The reason is that a number of expensive cancer drugs have been rejected by the National Institute for Health and Clinical Excellence (NICE), and are therefore not available through general NHS funding. One of the purposes of the cancer drug fund, then, is to sideline the decisions of NICE. Effectively this marks the end of the attempts to ration medicine by cost-effectiveness.
In a nutshell, this “rational rationing” approach is based on the notion that a fixed healthcare budget can be allocated in such a way that the number of life years, or “quality-adjusted life years” (QALYs), is maximised. One could think of a hypothetical health system with a fixed budget of 300 gold coins and three curable diseases, X, Y and Z, each of which affects 100 patients. A cured patient lives a year longer than a non-cured one. Curing X costs one gold coin per patient, curing Y two gold coins, and curing Z three gold coins.
The treatments thus differ in their “return on investment”. Rationing by cost-effectiveness would suggest that treatment for X and Y would be funded for all patients, whereas treatment for Z would not be funded at all. The alternatives are to promise X, Y and Z to everybody, and then quietly limit access through means like waiting lists; or to allocate funds according to the bargaining power of interest groups, i.e. industry lobbyists or patient groups. But both alternatives would save fewer life years at the same cost.
|Illness /Treatment||Life years savedper gold coin||Number ofpotential patients|
Some critics have denounced NICE decision making as a system of Soviet-style central planning. It is.
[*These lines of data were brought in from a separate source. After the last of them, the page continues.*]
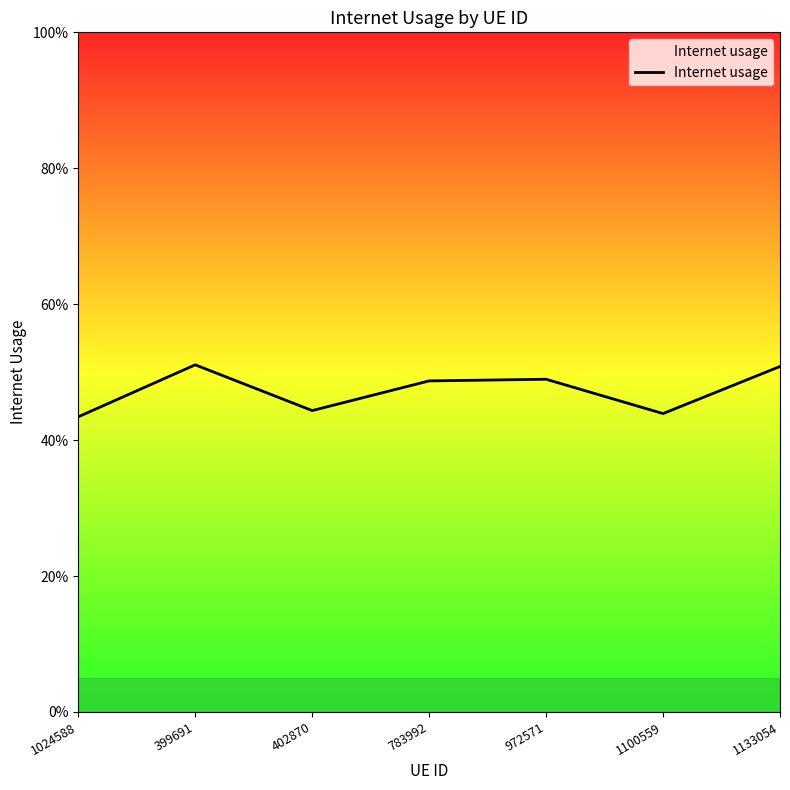

List the labels in order of value, smallest first.

1024588, 1100559, 402870, 783992, 972571, 1133054, 399691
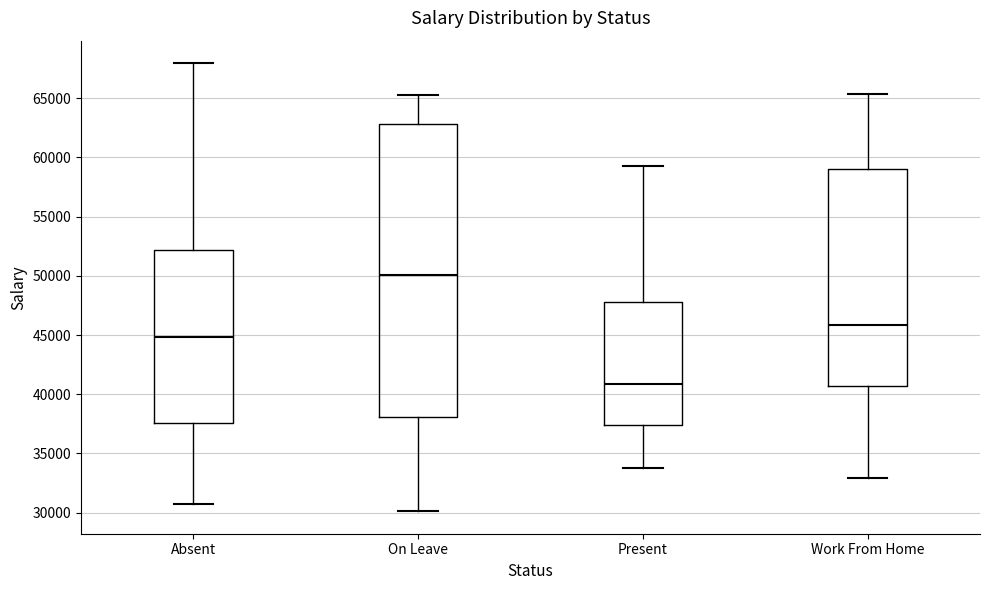

Where does the upper whisker of the box for Absent end on the y-axis? The values are not printed on the chart, so give them approximately, as read against the axis.

68000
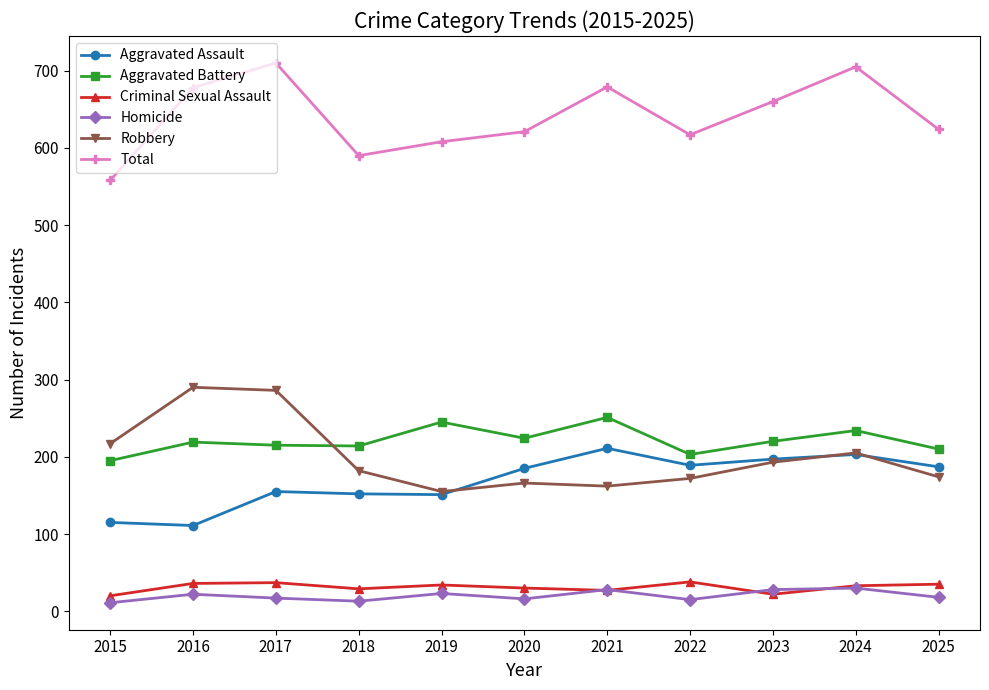

What is the difference between the highest and lowest values at 2019?

585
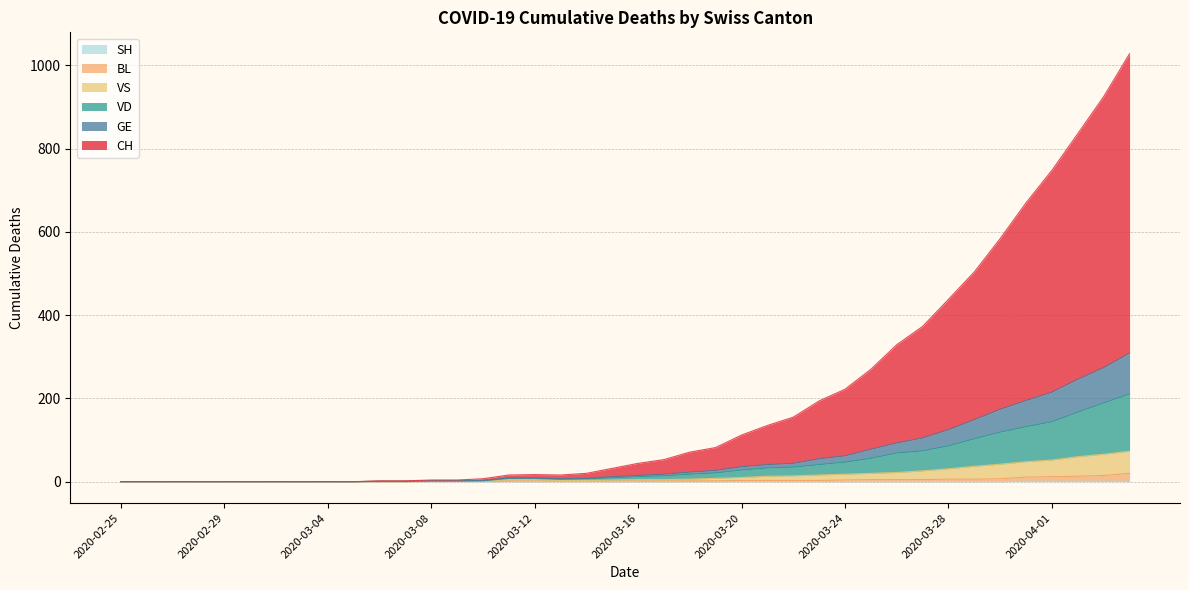

Which category has the highest value in the BL series?

2020-04-04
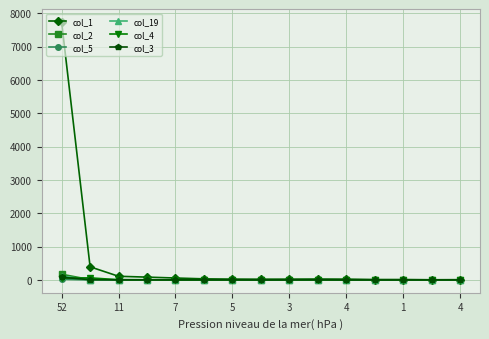

True or false: col_2 has more than 1 points higher than both neighbors.

True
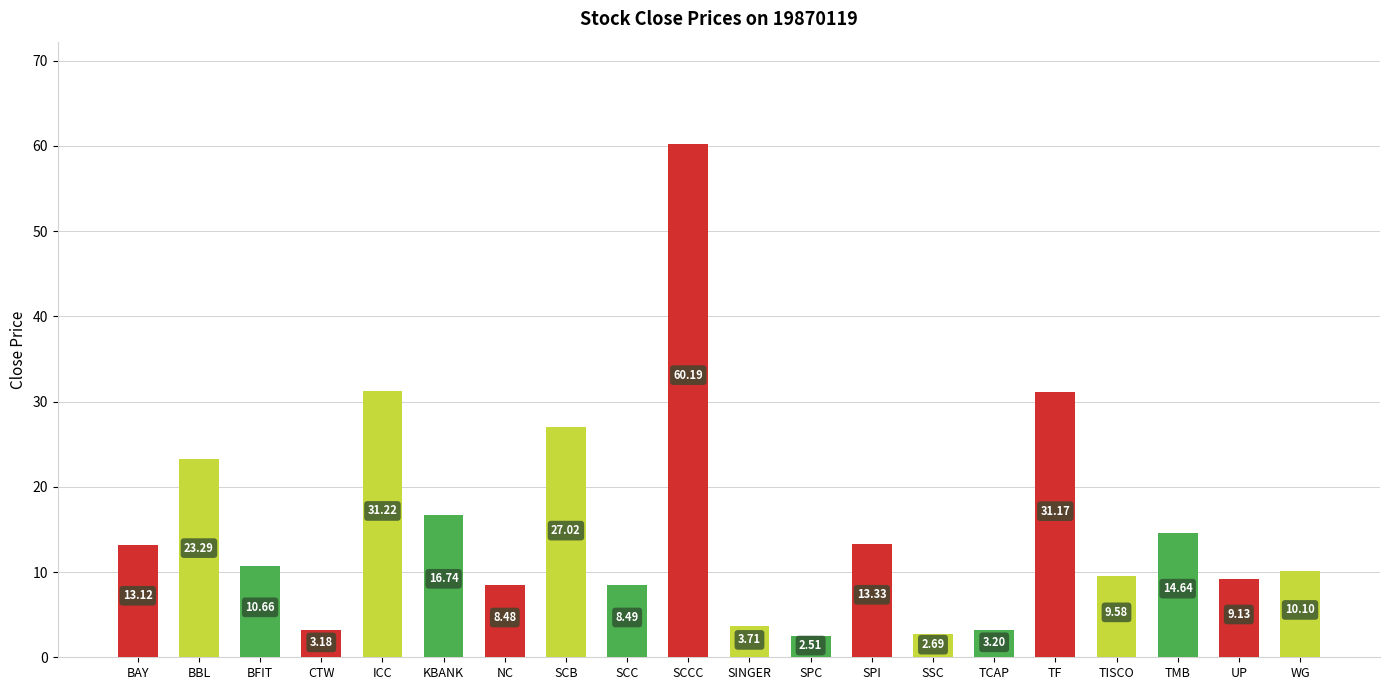

Which label corresponds to the smallest value in the chart?

SPC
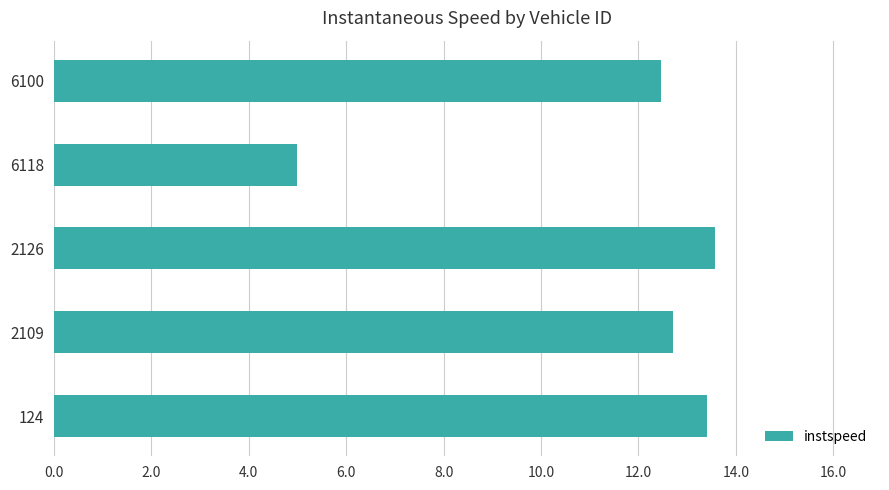

Approximately how many times larger is the value at 2126 compared to 6118?

2.7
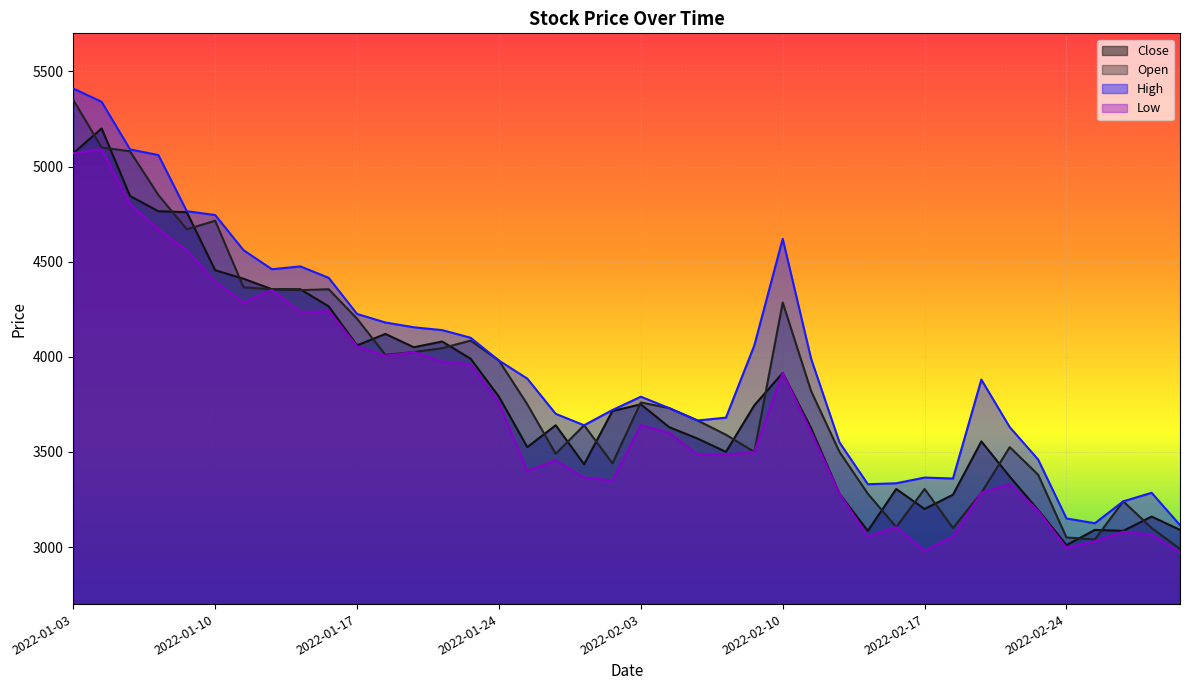

Which series changed the most between 2022-02-21 and 2022-02-28?

High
But this is not the fault of NICE per se; it is the logical consequence of NICE decisions being taken within the framework of the NHS. In a market-based framework, NICE would merely be a consumer counselling agency, issuing recommendations which would not be binding for anyone.
Within a government-funded and government-controlled system, rational rationing, bad as it is, is the one-eyed creature among the blind. However, it is one-eyed with an advanced cataract in the remaining eye. Firstly, the algorithm behind NICE’s decisions has always been opaque. It is often claimed that NICE rejects treatments which cost more than £30,000 per QALY, but that figure is an urban legend. NICE has already discretionarily approved treatments which cost well above £30,000 per QALY, while rejecting some that cost substantially less. Secondly, conducting cost-effectiveness studies is itself extremely expensive, which is why NICE can only appraise a small proportion of medical treatments. But most of all, cost-effectiveness studies rely on crude standardisations. They effectively pretend that within pre-defined subgroups, all patients are alike.
And still, with an institution like the Cancer Drug Fund, we are moving closer to a healthcare system in which the allocation of scarce resources is determined by the vociferousness of its different “stakeholder” groups. Cancer patient associations receive a high level of media attention, and no politician in his right mind would want to infuriate them.
Once again, it’s all about what is seen and what is not seen – even in a hypersensitive sensitive area such as healthcare.